Charge transfer devices such as CCDs have gained popularity in recent years for performing a wide variety of electronic functions including signal processing, signal delay and image sensing.
Charge transfer devices typically include a CCD line register which transfers charge packets to a charge sensing stage. In a CCD imager, for example, an array of charge collecting regions formed in a semiconductor substrate collects image-representative charge packets in response to an incident radiation image. These charge packets are periodically transferred to the CCD line register. The charge sensing stage includes a periodically reset floating element for developing a voltage signal having amplitude variations responsive to the serially supplied image-representative charge packets. Typically, an on-chip FET amplifier, sometimes called an "electrometer", connected to the floating element provides the imager output signal. The FET amplifier contributes two noise components to the imager output signal. The first component, commonly called "1/f" noise, is predominant at lower video-frequencies of the imager output signal, and the second component is substantially uniformly distributed over the video frequency range and establishes a minimum noise level at the higher video-frequencies. The process of periodically resetting the floating element contributes a third noise component to the imager output signal, commonly called "reset noise". Reset noise results from variations in potential left upon the floating element from one reset interval to the next. Its magnitude is proportional to the square root of the capacitance of the floating element. At the upper video-frequencies of the imager output signal, the reset noise component maybe 10-15 db larger than the minimum noise level established by the FET amplifier.
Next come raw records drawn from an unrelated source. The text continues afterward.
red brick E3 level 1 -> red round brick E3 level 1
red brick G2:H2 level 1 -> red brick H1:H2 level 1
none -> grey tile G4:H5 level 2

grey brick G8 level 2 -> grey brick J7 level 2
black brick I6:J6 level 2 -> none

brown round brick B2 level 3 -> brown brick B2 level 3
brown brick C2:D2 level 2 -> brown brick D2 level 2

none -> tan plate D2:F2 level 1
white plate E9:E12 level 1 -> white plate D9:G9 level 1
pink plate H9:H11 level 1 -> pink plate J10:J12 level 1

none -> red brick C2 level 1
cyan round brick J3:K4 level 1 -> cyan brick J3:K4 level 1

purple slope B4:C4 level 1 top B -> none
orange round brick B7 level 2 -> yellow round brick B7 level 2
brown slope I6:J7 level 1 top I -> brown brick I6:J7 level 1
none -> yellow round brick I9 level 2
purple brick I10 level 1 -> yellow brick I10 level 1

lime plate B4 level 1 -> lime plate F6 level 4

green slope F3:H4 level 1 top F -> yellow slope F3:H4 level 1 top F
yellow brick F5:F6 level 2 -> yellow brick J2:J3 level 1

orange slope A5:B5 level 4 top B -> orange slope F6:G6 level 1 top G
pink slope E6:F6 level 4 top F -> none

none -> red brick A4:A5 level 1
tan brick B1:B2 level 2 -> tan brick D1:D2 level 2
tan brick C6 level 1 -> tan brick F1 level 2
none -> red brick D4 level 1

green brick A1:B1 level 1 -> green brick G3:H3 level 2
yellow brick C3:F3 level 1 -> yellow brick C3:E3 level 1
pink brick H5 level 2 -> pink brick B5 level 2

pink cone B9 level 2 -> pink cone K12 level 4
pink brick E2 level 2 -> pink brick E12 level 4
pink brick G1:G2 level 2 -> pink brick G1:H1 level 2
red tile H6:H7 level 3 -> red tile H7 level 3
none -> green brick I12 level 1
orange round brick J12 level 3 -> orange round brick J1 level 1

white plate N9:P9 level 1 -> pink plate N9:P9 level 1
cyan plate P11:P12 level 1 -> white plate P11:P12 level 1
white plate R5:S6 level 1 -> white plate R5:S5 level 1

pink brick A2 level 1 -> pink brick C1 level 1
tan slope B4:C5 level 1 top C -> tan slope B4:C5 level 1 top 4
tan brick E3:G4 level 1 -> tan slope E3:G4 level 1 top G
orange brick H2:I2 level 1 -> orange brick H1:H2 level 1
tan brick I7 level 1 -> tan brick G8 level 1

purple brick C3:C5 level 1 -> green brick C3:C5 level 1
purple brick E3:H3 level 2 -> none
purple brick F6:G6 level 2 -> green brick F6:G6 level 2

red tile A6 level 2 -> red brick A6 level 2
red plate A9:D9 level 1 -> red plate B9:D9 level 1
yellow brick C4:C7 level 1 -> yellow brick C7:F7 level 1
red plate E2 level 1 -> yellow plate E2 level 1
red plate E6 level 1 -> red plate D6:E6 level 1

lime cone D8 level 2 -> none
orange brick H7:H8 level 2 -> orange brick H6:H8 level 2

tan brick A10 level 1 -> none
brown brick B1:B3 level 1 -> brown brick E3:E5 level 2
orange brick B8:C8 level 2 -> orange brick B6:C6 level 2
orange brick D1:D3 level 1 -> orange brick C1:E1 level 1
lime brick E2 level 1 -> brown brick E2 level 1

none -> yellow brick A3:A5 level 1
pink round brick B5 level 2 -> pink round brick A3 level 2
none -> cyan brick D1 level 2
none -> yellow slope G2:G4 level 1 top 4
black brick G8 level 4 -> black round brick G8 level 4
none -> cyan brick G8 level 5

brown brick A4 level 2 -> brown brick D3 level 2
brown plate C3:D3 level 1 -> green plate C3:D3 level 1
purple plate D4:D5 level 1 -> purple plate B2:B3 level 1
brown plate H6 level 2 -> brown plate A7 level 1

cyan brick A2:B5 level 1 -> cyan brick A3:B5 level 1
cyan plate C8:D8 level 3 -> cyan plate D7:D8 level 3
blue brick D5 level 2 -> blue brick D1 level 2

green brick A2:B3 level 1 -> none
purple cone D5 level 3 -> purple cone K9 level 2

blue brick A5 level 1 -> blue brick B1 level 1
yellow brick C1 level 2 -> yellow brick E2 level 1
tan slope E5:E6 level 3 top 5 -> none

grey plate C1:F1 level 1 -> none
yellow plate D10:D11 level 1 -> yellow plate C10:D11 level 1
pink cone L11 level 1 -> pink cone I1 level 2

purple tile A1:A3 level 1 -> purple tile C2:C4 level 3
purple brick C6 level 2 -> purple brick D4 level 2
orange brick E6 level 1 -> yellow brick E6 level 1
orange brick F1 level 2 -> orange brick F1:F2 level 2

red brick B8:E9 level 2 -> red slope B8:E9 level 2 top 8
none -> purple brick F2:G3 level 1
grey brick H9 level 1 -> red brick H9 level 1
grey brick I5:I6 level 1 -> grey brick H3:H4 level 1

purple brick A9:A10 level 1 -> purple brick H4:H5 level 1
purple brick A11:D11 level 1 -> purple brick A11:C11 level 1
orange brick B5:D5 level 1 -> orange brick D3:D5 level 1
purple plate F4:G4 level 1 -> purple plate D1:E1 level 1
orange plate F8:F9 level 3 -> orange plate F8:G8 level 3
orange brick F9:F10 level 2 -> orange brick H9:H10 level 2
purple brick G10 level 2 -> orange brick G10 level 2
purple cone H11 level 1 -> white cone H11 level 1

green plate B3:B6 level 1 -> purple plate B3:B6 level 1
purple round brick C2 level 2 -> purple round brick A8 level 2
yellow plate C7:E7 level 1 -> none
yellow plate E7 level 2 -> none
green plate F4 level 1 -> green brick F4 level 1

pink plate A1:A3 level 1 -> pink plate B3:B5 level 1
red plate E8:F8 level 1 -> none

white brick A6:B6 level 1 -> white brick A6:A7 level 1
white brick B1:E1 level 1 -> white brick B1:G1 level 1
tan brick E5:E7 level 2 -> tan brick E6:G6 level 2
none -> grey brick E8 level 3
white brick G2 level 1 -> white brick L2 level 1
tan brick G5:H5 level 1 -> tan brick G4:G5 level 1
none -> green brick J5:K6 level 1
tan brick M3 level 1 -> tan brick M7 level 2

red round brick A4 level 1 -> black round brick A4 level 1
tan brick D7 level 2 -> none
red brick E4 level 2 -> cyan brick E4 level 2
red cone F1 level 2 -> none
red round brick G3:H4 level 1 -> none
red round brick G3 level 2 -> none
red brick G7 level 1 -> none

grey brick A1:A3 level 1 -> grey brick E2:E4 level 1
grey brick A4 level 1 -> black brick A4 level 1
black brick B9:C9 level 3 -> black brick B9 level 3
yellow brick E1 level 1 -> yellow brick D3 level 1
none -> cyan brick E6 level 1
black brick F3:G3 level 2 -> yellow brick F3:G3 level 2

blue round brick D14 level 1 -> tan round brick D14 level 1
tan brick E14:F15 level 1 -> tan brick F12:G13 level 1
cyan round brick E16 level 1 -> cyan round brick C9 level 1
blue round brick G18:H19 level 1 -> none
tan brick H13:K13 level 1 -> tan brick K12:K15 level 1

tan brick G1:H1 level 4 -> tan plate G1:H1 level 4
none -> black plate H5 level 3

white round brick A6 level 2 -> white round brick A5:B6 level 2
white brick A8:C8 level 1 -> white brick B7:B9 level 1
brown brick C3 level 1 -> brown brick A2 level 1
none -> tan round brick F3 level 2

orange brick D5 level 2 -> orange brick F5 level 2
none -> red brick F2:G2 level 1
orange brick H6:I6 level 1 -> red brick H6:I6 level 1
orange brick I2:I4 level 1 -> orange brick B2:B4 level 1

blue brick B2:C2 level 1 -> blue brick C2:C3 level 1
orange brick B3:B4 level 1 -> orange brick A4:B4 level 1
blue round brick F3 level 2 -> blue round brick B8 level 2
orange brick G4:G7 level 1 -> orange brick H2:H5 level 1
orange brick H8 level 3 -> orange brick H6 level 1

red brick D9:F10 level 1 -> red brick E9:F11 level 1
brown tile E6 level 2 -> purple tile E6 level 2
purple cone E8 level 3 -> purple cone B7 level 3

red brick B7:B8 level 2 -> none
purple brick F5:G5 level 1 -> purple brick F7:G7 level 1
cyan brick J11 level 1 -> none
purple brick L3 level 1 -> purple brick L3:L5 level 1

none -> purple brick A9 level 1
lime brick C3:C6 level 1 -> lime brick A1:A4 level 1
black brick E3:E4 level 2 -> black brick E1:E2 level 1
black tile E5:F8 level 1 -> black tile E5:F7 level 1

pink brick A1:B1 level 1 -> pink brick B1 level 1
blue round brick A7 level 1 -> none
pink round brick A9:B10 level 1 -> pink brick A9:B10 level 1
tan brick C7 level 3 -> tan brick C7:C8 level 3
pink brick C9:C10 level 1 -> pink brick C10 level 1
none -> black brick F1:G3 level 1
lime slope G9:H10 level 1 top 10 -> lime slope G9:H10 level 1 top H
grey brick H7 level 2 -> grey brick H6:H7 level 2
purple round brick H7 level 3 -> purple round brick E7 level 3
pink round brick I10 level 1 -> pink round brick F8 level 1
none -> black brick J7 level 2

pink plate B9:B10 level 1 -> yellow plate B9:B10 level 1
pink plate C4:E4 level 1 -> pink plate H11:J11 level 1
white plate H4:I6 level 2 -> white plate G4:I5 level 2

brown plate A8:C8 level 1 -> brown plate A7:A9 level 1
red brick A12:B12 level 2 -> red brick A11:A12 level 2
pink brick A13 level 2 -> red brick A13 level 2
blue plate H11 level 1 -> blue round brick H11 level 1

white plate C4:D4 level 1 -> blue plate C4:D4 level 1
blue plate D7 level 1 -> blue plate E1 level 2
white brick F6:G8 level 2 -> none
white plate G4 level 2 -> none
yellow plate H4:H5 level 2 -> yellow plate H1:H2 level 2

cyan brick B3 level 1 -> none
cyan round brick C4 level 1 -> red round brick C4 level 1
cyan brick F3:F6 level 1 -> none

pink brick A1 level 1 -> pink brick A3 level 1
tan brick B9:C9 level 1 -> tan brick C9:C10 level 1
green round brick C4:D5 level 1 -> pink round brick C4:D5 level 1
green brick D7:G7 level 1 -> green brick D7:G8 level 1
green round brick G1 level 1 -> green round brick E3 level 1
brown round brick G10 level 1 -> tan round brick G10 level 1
The desirability of reducing both 1/f noise and reset noise has led to the practice of correlated double sampling signal recovery. In this technique the signal on the floating element is sampled twice. First, at a time when charge dependent on reset noise, but not signal, is present in the potential well induced "under" the floating element and, second, at a time when charge dependent on reset noise and signal is present in the potential well. Each sample pair is differentially combined so as to substantially reduce the reset noise and thereby generate samples which depend substantially only on the signal. The FET amplifier induced 1/f noise is also substantially reduced by the differential combining process since it is slowly varying and has substantially the same magnitude during the first and second sample time periods. Correlated double sampling becomes less practical as its sampling rates increase. The width and spacing of the sampling pulses are reduced towards the limits imposed by the time required for charge settling under the floating element. As clock rates rise to more than a few megahertz, the correlated double sampling technique becomes progressively more difficult to employ.
U.S. Pat. No. 4,330,753 issued May 18, 1982 to L. N. Davy and entitled METHOD AND APPARATUS FOR RECOVERING A SIGNAL FROM A CHARGE TRANSFER DEVICE, describes a relatively low noise method for signal recovery from a charge transfer device output stage which includes a periodically reset FET coupled to a floating element. The FET output signal is passed through a bandpass filter (BPF) to separate the double-sideband amplitude-modulated (DSB-AM) component centered about the sixth multiple of the clocking frequency. This DSB-AM signal is heterodyned, using a synchronous detector type of demodulator, to provide a baseband spectrum signal as the recovered signal from the charge transfer device. The Davy method is effective for suppressing the 1/f noise component for two reasons. Firstly, the 1/f noise is principally confined to the lower frequency spectrum of the device output, which is suppressed by the BPF. Secondly, the 1/f noise component is at a relatively insignificant signal level as compared to the information signal level, at the multiple of the DSB-AM signal frequency which is heterodyned. Additionally, the relative duty factors and timing of the device clock signals and the device output signal are adjusted so that the amplitude of the clock signal components appearing about the sixth harmonic of the output signal are zero (theoretically). Although this reduces feedthrough of clock signals to the output signal, the reduction of reset noise (which is unrelated to clock feedthrough) is not specifically addressed by Davy. Furthermore, the information signal component of the output signal centered about the sixth multiple of the clocking frequency is relatively small and therefore the output signal may have a poor signal-to-noise characteristic. Additionally, a very wideband on-chip FET amplifier is necessary so as to pass the sixth multiple component of the output signal.